Автокатастрофа - Баллард Джеймс Грэм. Страница 28
– Воан…
Он смотрел на фотографию актрисы, прислонившейся к автомобилю, потом взял с моего стола карандаш и стал штриховать части тела актрисы, отмечая ее подмышки и промежность. Он смотрел на фотографии невидящим взглядом, забыв сигарету на краешке пепельницы. От его тела исходил вязкий аромат – смесь ректальной слизи и моторного охладителя. Карандаш оставлял на бумаге все более глубокие следы. На заштрихованных участках появлялись дырки под все более и более яростными штрихами крошащегося ка рандашного грифеля, прокалывающего листы картона, на который была наклеена фотография. Он отметил части интерьера машины, вонзая карандаш в выступающие части рулевого механизма и приборной панели.
– Воан!
Я обнял его рукой за плечи. Его тело содрогалось перед оргазмом, вдоль его тяжелых бедер скользило, напоминая жест каратиста, ребро левой ладони, словно он собирался сам себя поранить, воздействуя сквозь ткань на возбужденный пенис. Правая рука теребила обезображенную фотографию.

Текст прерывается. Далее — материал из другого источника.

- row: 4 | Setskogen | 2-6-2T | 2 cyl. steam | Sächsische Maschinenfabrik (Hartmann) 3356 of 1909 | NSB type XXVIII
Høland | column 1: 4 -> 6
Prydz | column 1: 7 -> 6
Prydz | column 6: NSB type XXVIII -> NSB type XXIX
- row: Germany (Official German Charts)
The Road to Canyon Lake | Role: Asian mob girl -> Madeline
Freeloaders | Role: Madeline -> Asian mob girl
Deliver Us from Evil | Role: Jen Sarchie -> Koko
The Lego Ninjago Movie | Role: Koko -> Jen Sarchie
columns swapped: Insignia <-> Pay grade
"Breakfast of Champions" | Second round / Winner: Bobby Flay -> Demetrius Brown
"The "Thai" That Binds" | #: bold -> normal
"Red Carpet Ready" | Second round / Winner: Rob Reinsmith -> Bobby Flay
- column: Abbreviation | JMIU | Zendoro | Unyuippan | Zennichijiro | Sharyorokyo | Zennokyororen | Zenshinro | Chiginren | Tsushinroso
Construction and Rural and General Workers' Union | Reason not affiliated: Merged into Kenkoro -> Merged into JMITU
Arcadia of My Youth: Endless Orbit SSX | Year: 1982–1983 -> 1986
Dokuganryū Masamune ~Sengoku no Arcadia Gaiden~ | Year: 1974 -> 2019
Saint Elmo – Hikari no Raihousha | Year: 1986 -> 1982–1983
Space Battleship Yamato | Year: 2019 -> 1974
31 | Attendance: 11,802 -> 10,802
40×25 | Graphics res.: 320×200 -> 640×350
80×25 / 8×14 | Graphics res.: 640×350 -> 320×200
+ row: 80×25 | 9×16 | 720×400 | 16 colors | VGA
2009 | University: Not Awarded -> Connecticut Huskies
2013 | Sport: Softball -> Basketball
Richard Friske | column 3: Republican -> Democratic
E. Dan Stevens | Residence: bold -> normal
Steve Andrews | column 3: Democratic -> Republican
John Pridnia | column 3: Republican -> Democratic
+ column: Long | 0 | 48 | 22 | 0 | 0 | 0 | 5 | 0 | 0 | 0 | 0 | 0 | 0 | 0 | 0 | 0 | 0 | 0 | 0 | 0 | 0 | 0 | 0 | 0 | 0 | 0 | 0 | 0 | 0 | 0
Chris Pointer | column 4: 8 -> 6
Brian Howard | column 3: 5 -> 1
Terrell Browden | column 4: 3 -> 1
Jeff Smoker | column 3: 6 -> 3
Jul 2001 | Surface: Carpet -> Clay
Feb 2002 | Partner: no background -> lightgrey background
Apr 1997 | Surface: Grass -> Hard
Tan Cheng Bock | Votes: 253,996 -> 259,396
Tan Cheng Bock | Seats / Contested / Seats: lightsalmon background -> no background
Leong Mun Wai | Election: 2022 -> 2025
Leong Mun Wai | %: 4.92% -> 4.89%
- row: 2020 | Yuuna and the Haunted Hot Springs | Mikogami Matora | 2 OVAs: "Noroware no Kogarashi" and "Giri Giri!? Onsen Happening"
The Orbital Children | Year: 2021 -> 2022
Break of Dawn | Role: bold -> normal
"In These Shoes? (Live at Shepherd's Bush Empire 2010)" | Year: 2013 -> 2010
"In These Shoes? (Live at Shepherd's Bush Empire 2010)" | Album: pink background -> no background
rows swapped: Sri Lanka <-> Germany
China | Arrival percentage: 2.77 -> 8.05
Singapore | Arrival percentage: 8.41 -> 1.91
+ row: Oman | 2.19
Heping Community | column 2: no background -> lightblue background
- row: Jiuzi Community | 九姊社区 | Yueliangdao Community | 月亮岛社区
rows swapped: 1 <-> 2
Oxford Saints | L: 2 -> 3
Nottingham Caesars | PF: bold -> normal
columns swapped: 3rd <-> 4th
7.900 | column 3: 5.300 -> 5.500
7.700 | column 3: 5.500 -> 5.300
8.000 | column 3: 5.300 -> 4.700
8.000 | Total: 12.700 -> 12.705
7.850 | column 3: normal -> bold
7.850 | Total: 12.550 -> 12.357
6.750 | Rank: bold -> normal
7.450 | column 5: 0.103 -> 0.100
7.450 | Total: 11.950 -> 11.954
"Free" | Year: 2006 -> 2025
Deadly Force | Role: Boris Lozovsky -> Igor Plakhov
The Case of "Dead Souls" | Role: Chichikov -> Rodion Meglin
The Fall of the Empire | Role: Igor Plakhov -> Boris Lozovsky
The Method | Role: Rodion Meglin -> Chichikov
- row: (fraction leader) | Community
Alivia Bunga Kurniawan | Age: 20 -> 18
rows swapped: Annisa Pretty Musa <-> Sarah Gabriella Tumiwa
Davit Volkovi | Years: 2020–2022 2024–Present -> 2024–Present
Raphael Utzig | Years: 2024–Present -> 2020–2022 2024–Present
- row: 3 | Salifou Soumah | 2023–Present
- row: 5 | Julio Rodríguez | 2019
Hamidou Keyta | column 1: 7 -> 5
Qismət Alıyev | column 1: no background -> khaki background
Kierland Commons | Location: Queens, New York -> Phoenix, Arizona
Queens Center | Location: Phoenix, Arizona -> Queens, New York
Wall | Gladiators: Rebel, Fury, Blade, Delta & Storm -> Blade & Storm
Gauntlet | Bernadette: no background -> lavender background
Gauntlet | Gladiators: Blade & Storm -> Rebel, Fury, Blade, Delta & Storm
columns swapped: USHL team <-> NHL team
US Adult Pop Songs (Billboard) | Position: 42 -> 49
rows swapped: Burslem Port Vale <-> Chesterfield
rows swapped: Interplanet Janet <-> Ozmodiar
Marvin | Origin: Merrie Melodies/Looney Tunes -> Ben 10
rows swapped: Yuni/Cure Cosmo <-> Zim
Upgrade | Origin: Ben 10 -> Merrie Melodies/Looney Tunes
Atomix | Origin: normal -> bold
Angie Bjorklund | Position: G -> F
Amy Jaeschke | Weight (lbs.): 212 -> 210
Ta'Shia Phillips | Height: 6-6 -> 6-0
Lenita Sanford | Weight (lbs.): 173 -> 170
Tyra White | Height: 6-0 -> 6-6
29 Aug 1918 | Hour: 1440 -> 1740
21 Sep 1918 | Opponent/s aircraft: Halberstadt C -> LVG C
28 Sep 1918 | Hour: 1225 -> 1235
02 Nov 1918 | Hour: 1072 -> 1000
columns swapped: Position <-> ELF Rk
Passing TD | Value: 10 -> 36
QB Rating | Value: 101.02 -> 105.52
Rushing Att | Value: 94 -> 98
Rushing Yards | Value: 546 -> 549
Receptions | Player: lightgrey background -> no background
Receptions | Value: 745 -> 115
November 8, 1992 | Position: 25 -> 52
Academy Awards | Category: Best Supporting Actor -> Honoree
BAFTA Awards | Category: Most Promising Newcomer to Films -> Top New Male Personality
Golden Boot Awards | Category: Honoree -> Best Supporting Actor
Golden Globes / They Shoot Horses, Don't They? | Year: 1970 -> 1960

Сделав над собой усилие, Воан выпрямился, откинувшись на мою руку. Он смотрел на покалеченное изображение киноактрисы, окруженной точками столкновений и зонами повреждений, которые он предназначил для ее смерти.
Я неохотно убрал руку с плеча Воана. Его сильный живот был украшен кружевами шрамов. На правом боку из шрамов были отлиты выемки, словно специально для моих пальцев, траектории ласк, проложенные за годы до этого в какой-то забытой автомобильной свалке.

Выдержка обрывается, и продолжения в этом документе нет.